- WHAT IS EXPECTED -
Copy every item below word for word, leaving out the pictures.

- RECORDS FOR THE TASK -
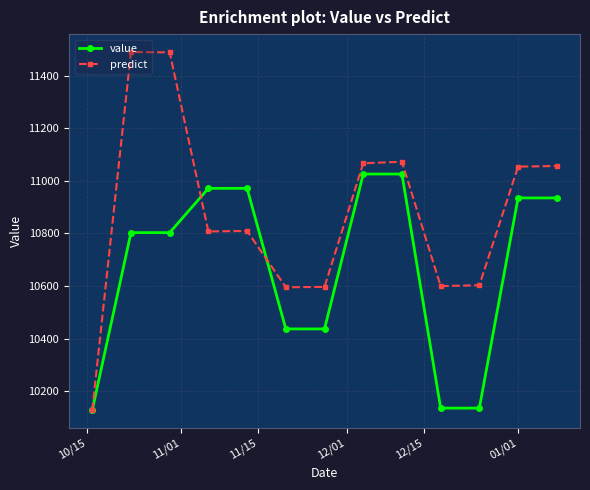

Which series has the largest total across all categories?

predict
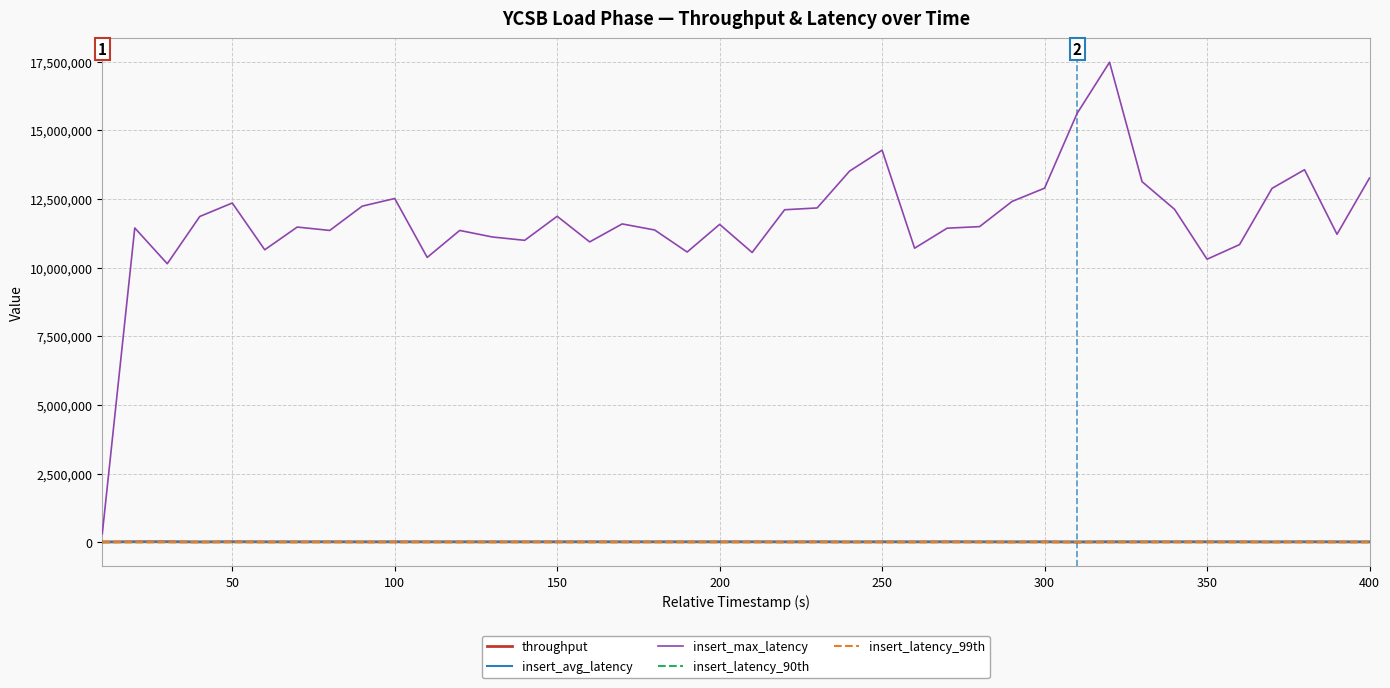

Which series has the largest total across all categories?

insert_max_latency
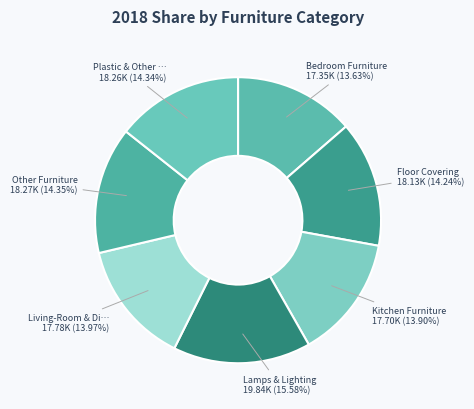

To the nearest percent, what is the difference between the largest and smallest slice percentages?

2%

- EXERCISE RESULT -
Which series has the largest total across all categories?

predict

Which series has the largest total across all categories?

insert_max_latency

To the nearest percent, what is the difference between the largest and smallest slice percentages?

2%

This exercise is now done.